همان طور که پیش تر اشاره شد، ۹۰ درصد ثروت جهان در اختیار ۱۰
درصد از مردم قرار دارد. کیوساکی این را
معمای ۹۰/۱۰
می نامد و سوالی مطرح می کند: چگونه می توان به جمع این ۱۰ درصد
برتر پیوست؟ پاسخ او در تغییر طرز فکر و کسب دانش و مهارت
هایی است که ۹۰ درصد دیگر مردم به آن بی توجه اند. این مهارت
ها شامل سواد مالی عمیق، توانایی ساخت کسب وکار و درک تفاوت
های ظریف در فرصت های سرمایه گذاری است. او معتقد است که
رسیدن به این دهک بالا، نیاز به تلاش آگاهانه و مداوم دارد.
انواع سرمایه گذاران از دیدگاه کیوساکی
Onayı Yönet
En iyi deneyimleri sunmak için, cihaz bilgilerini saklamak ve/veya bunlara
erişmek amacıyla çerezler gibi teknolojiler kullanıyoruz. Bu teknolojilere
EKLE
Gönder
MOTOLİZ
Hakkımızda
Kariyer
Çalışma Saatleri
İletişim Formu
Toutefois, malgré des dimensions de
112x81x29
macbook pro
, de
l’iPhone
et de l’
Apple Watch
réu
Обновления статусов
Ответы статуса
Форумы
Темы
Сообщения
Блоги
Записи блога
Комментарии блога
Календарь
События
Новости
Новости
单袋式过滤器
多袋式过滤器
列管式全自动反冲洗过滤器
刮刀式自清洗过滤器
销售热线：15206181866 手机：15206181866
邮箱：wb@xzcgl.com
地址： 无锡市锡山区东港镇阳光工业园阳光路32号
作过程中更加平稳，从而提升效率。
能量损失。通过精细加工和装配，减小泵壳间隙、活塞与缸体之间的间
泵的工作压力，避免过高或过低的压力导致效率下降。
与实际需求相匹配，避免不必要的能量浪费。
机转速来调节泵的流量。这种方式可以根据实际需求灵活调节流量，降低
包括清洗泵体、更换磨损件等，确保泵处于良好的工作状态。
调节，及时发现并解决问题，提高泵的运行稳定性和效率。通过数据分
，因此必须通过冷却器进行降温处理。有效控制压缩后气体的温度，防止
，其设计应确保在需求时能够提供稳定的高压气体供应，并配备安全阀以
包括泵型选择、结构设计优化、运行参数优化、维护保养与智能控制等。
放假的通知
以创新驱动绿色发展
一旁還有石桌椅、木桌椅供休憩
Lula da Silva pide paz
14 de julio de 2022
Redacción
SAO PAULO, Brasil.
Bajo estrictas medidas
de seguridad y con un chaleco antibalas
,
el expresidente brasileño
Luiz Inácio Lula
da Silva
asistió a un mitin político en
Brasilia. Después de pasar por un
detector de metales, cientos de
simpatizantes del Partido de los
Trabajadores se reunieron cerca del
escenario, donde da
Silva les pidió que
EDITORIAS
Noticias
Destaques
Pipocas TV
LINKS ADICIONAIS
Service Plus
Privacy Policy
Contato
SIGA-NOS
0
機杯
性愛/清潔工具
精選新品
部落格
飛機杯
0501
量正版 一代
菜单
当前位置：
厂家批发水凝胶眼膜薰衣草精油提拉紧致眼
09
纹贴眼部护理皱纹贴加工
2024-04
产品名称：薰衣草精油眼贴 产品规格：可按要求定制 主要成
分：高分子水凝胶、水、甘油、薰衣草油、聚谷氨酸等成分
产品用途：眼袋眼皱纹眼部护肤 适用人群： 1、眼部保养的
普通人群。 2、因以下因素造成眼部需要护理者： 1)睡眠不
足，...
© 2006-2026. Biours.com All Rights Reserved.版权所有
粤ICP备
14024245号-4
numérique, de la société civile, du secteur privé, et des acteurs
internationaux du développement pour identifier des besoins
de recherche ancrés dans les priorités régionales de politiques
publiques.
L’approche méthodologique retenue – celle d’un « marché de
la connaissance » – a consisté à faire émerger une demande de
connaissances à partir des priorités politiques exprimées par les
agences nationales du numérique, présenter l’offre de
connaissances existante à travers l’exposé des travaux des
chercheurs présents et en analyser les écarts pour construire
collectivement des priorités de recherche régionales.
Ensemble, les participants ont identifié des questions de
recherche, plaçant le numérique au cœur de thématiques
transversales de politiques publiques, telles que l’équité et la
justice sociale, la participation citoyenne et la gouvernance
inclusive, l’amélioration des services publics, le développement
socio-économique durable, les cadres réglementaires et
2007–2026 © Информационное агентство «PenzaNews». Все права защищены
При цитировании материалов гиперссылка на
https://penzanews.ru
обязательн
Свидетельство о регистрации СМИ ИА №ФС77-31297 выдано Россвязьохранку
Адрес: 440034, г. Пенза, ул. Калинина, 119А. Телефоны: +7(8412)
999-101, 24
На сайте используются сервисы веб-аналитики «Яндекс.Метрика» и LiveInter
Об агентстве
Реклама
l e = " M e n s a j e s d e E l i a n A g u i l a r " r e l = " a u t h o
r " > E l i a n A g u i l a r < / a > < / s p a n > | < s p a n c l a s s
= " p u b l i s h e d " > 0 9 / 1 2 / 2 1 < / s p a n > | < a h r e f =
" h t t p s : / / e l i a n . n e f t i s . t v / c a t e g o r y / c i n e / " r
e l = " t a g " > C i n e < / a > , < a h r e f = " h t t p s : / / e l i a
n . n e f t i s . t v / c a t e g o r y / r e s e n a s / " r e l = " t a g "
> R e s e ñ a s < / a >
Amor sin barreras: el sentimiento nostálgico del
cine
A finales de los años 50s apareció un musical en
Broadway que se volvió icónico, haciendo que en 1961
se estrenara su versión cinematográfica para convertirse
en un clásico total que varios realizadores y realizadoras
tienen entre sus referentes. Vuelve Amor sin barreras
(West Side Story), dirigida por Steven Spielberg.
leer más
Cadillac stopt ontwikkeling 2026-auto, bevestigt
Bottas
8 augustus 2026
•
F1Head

──────────────────────────────

To-do item: Please copy the lines in the records above between the one holding "分：高分子水凝胶、水、甘油、薰衣草油、聚谷氨酸等成分" and the one holding "internationaux du développement", inclusive, exactly and with no other line.

Your solution:
分：高分子水凝胶、水、甘油、薰衣草油、聚谷氨酸等成分
产品用途：眼袋眼皱纹眼部护肤 适用人群： 1、眼部保养的
普通人群。 2、因以下因素造成眼部需要护理者： 1)睡眠不
足，...
© 2006-2026. Biours.com All Rights Reserved.版权所有
粤ICP备
14024245号-4
numérique, de la société civile, du secteur privé, et des acteurs
internationaux du développement pour identifier des besoins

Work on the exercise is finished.